[[ Data extracts, beginning ]]
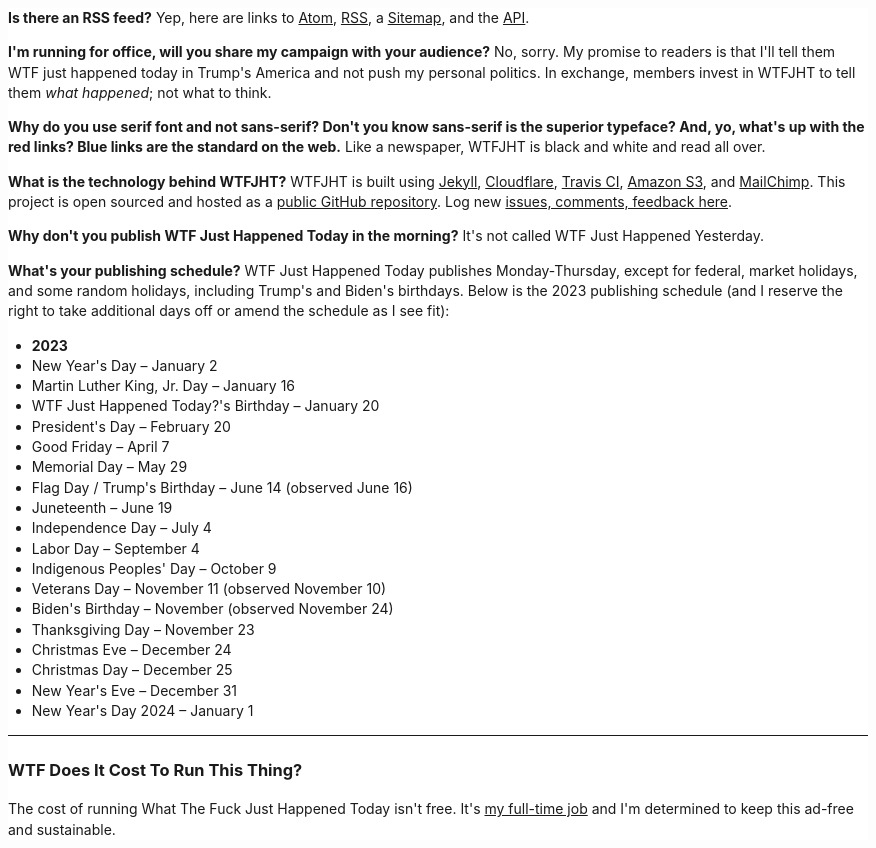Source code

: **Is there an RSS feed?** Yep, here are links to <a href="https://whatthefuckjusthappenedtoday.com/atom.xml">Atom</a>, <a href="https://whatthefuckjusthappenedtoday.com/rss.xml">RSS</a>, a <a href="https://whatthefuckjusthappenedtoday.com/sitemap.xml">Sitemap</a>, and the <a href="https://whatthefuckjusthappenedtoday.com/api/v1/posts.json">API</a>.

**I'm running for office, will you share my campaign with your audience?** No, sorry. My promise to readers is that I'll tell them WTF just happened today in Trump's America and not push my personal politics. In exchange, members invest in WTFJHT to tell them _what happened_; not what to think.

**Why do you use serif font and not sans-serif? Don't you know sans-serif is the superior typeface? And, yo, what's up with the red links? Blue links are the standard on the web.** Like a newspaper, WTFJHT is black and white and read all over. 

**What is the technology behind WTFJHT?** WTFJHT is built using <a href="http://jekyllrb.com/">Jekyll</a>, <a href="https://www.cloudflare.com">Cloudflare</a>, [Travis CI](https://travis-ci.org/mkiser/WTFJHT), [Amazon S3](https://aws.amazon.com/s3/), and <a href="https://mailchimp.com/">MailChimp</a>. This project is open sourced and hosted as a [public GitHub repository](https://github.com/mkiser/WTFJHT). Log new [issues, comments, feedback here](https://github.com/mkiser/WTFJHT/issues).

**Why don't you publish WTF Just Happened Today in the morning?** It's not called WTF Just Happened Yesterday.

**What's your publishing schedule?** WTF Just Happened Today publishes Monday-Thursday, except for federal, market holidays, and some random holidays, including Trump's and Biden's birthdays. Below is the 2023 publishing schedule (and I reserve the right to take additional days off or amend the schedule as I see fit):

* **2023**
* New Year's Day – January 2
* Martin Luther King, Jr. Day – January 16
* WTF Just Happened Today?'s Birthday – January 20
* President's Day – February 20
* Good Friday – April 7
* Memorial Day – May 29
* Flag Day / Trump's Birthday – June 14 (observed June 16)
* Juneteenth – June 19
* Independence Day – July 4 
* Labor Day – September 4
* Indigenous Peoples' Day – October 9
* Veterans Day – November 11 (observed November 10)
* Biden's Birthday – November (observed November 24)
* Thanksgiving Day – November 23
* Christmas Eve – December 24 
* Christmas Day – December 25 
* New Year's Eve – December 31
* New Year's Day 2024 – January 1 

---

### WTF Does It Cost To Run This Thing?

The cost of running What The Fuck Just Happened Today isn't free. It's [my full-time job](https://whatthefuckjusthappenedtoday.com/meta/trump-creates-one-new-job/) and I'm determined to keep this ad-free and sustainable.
[[ Data extracts, end ]]
- Activity:
Look above for the line with "there an RSS" and the line with "is the technology". Write out those two lines and all the lines between them, exactly, and no others.

- Answer:
: **Is there an RSS feed?** Yep, here are links to <a href="https://whatthefuckjusthappenedtoday.com/atom.xml">Atom</a>, <a href="https://whatthefuckjusthappenedtoday.com/rss.xml">RSS</a>, a <a href="https://whatthefuckjusthappenedtoday.com/sitemap.xml">Sitemap</a>, and the <a href="https://whatthefuckjusthappenedtoday.com/api/v1/posts.json">API</a>.

**I'm running for office, will you share my campaign with your audience?** No, sorry. My promise to readers is that I'll tell them WTF just happened today in Trump's America and not push my personal politics. In exchange, members invest in WTFJHT to tell them _what happened_; not what to think.

**Why do you use serif font and not sans-serif? Don't you know sans-serif is the superior typeface? And, yo, what's up with the red links? Blue links are the standard on the web.** Like a newspaper, WTFJHT is black and white and read all over. 

**What is the technology behind WTFJHT?** WTFJHT is built using <a href="http://jekyllrb.com/">Jekyll</a>, <a href="https://www.cloudflare.com">Cloudflare</a>, [Travis CI](https://travis-ci.org/mkiser/WTFJHT), [Amazon S3](https://aws.amazon.com/s3/), and <a href="https://mailchimp.com/">MailChimp</a>. This project is open sourced and hosted as a [public GitHub repository](https://github.com/mkiser/WTFJHT). Log new [issues, comments, feedback here](https://github.com/mkiser/WTFJHT/issues).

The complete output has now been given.